I want to read a parquet file with AvroParquetReader in Java. The file footer specifies the model class, e.g. com.bigcompany.model.Foo, but when the file was written the model object had one less column in it. The extra column was not added at the end of the model object but in the middle so the error I currently get is that it is trying to put an String value from the file and put it in an integer column in the model object.
For sake of argument, I cannot use an old version of the model or modify the file. I need to work with the existing file and the current model version and I need to read the file into the model object ignoring the additional field.
Are there options for AvroParquetReader that will allow me to do this?
My solution is to read the file as a GenericData record.
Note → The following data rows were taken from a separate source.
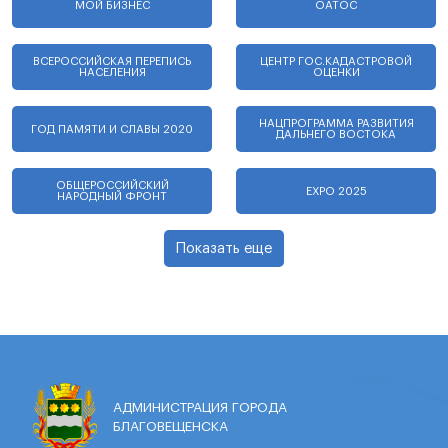
МОЙ БИЗНЕС
ОАТОС
ВСЕРОССИЙСКАЯ ПЕРЕПИСЬ
ЦЕНТР ГОС.КАДАСТРОВОЙ
НАСЕЛЕНИЯ
ОЦЕНКИ
НАЦПРОГРАММА РАЗВИТИЯ
ГОД ПАМЯТИ И СЛАВЫ 2020
ДАЛЬНЕГО ВОСТОКА
ОБЩЕРОССИЙСКИЙ
EXPO 2025
НАРОДНЫЙ ФРОНТ
Показать еще
АДМИНИСТРАЦИЯ ГОРОДА
БЛАГОВЕЩЕНСКА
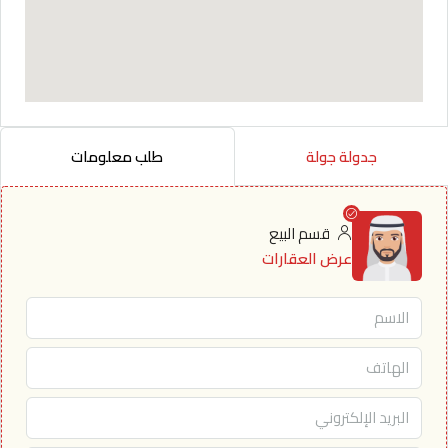
جدولة جولة
طلب معلومات
قسم البيع
عرض العقارات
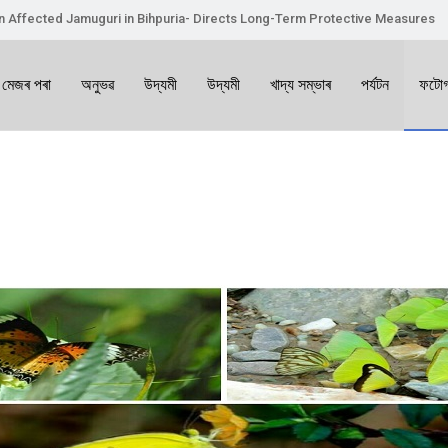
on Affected Jamuguri in Bihpuria- Directs Long-Term Protective Measures
 মেজৰ পৰা
অনুভৱ
উদ্যমী
উদ্যমী
খাদ্য সম্ভাৰ
পৰ্যটন
ফটোগ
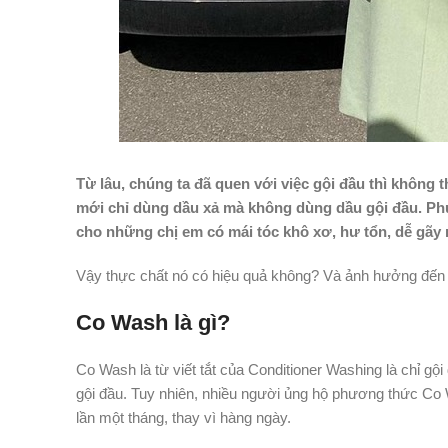
Từ lâu, chúng ta đã quen với việc gội đầu thì không t
mới chỉ dùng dầu xả mà không dùng dầu gội đầu. P
cho những chị em có mái tóc khô xơ, hư tổn, dễ gãy 
Vậy thực chất nó có hiệu quả không? Và ảnh hưởng đến 
Co Wash là gì?
Co Wash là từ viết tắt của Conditioner Washing là chỉ gộ
gội đầu. Tuy nhiên, nhiều người ủng hộ phương thức Co 
lần một tháng, thay vì hàng ngày.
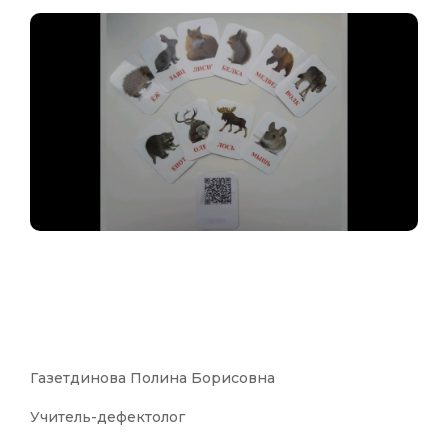
Газетдинова Полина Борисовна
Учитель-дефектолог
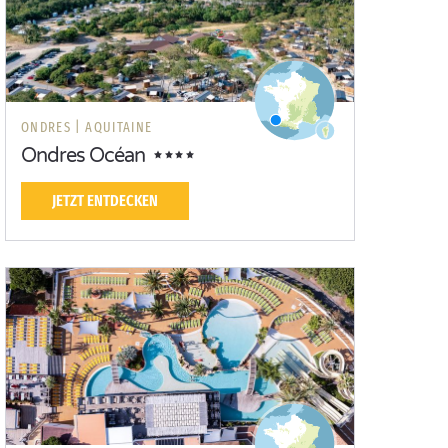
ONDRES |
AQUITAINE
Ondres Océan
JETZT ENTDECKEN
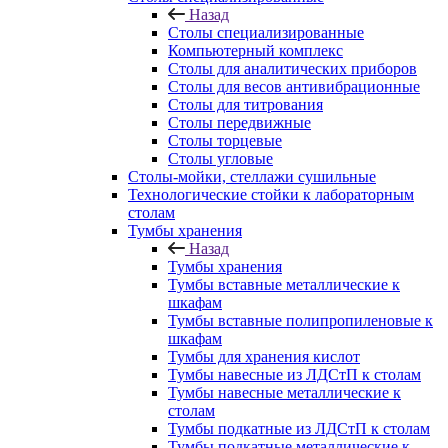
Назад
Столы специализированные
Компьютерный комплекс
Столы для аналитических приборов
Столы для весов антивибрационные
Столы для титрования
Столы передвижные
Столы торцевые
Столы угловые
Столы-мойки, стеллажи сушильные
Технологические стойки к лабораторным
столам
Тумбы хранения
Назад
Тумбы хранения
Тумбы вставные металлические к
шкафам
Тумбы вставные полипропиленовые к
шкафам
Тумбы для хранения кислот
Тумбы навесные из ЛДСтП к столам
Тумбы навесные металлические к
столам
Тумбы подкатные из ЛДСтП к столам
Тумбы подкатные металлические к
This stops the automatic conversion to the model object when you use SpecificData.
After that, I can use reflection to grab the GenericData.Record object from inside the ParquetRecord
Field dataField = ParquetRecord.class.getDeclaredField("data");
ReflectionUtils.makeAccessible(field);
GenericData.Record genericDataRecord = (GenericData.Record) ReflectionUtils.getField(field, parquetRecord);
Here we can see the schema name to decide which model object we need to create
data.getSchema().getName();
and based on that, map it like so:
com.bigcompany.model.Foo modelFoo = new Foo();
genericDataRecord.getSchema().getFields().stream()
.forEach(f -> modelFoo.put(f.name(), genericDataRecord.get(f.pos()))));